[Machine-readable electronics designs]
* * *
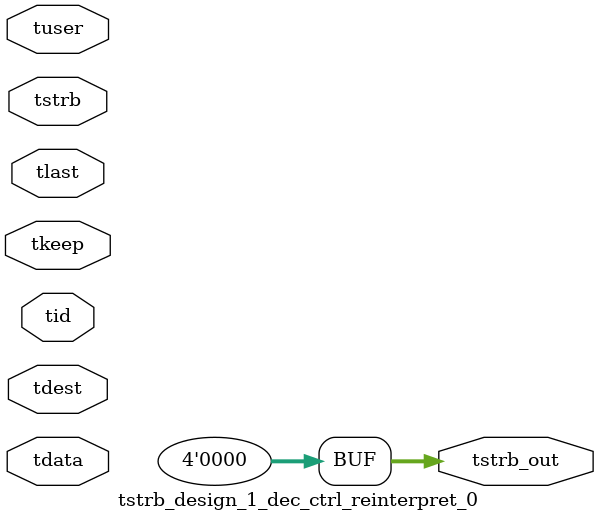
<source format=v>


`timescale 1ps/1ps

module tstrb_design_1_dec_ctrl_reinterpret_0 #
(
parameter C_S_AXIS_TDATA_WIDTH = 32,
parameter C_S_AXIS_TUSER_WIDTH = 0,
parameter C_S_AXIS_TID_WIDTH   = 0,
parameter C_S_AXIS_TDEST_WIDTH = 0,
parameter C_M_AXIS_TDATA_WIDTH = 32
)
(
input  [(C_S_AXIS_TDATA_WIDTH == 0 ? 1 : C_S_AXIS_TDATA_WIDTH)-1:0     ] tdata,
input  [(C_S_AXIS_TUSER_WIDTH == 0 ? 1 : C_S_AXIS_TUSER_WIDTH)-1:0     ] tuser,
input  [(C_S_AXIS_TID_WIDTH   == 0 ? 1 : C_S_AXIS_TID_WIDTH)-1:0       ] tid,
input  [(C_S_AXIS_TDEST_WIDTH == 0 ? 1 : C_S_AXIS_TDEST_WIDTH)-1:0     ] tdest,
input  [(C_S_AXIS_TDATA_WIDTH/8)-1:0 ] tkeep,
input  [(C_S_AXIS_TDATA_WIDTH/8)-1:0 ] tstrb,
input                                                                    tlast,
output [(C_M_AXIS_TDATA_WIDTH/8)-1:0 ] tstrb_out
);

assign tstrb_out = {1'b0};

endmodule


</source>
* * *
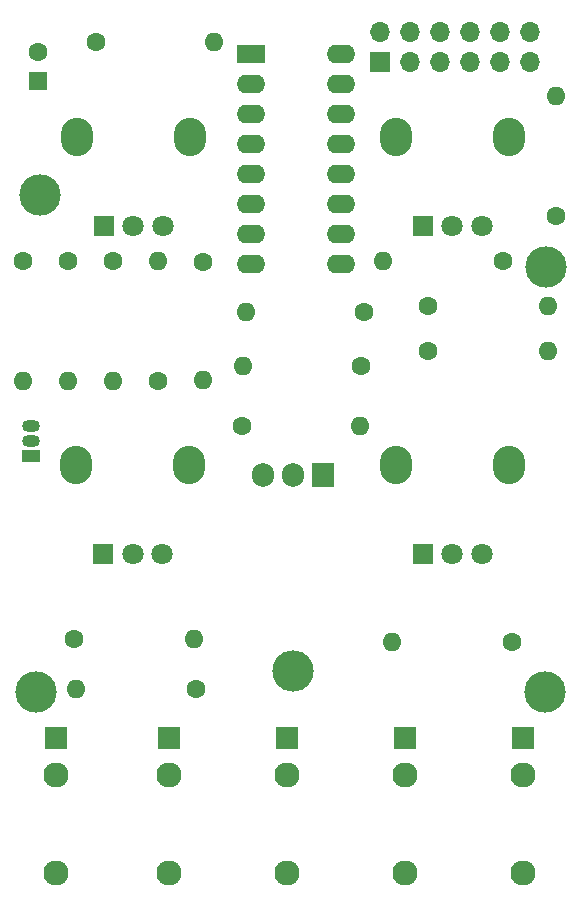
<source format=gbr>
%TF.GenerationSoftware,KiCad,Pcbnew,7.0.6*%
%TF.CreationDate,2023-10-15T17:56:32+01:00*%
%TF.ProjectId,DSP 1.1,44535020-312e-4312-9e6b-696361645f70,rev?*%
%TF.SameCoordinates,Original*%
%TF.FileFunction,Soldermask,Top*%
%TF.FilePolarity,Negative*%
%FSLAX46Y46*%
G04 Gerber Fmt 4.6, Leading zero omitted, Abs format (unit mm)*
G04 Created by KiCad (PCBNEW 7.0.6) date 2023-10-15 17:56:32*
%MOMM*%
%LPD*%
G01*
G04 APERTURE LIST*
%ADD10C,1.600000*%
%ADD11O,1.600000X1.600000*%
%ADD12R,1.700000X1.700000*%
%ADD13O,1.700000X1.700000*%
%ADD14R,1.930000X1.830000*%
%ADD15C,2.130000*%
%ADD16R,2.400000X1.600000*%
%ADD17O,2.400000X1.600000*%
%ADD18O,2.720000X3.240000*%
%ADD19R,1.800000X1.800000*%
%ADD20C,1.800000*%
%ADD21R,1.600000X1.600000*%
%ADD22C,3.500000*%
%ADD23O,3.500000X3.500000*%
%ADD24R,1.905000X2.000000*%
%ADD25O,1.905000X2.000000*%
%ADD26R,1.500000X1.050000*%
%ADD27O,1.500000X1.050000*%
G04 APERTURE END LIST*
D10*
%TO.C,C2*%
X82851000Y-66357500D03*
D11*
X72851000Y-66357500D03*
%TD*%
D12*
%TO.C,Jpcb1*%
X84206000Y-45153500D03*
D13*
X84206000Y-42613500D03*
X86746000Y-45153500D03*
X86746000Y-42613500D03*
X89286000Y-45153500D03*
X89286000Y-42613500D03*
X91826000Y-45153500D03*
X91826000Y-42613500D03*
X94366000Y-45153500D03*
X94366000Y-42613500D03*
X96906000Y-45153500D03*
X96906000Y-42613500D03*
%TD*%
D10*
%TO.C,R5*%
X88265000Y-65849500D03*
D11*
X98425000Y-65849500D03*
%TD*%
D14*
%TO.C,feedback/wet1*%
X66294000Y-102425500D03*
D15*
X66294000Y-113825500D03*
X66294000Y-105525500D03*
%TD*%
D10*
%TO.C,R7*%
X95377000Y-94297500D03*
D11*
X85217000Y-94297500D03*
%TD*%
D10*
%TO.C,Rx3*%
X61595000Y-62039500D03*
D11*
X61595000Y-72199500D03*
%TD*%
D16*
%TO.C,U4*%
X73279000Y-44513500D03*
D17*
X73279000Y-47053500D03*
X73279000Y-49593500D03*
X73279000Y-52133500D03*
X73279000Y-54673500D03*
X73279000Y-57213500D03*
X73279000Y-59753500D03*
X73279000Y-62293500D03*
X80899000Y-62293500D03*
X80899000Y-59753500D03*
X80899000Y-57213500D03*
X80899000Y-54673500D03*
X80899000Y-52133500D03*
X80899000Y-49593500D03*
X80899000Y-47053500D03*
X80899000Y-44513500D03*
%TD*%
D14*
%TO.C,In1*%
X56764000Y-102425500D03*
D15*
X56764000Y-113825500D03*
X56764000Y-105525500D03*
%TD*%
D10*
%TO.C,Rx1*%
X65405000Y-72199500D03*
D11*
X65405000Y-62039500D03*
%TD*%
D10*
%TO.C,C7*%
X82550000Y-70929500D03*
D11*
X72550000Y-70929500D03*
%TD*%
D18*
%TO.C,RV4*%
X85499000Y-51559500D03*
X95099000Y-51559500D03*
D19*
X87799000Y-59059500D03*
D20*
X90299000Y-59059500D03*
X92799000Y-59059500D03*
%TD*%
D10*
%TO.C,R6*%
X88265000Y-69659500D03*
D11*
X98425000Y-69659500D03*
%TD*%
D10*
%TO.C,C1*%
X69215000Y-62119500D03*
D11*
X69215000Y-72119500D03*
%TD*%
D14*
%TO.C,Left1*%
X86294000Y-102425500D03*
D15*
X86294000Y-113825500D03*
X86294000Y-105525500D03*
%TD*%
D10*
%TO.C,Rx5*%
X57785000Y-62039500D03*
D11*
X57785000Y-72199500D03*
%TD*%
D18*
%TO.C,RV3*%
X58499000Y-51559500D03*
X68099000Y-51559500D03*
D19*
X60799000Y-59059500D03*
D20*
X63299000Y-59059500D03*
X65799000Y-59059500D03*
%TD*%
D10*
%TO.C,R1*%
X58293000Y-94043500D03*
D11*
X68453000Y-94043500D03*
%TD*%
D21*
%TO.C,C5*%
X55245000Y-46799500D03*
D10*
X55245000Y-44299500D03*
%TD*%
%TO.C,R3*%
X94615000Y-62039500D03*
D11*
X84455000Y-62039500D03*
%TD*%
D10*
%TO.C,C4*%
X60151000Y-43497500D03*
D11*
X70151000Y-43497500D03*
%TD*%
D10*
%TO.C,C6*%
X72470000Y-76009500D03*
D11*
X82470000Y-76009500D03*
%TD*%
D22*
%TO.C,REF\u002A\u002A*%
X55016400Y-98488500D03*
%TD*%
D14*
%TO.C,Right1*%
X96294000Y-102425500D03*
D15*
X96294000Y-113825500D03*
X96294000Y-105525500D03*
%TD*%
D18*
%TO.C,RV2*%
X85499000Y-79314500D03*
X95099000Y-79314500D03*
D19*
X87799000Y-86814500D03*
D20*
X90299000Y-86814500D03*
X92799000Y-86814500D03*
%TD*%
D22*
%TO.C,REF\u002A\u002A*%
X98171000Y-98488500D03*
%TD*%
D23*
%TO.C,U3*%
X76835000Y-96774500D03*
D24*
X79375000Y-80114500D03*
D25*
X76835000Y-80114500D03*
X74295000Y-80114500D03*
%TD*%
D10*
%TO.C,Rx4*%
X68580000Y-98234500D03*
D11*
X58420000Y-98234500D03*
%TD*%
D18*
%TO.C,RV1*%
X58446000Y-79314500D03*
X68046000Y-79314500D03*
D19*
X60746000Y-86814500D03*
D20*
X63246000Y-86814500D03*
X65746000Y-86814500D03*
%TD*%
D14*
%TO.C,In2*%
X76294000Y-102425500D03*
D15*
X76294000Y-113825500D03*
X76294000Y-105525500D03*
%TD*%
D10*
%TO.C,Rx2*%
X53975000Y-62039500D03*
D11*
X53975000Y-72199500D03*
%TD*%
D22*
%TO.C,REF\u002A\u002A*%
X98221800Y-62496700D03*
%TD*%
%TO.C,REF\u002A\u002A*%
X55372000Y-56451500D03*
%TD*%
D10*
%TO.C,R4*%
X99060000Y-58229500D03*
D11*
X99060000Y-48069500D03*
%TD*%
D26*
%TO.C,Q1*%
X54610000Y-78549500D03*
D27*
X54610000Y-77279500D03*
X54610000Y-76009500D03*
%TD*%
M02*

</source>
* * *
> _INSTRUCTION_:
Please filter the entries for the word "source" and copy the lines that have it.

> _EXPECTED ANSWER_:
<source format=v>
</source>
<source format=gbr>
</source>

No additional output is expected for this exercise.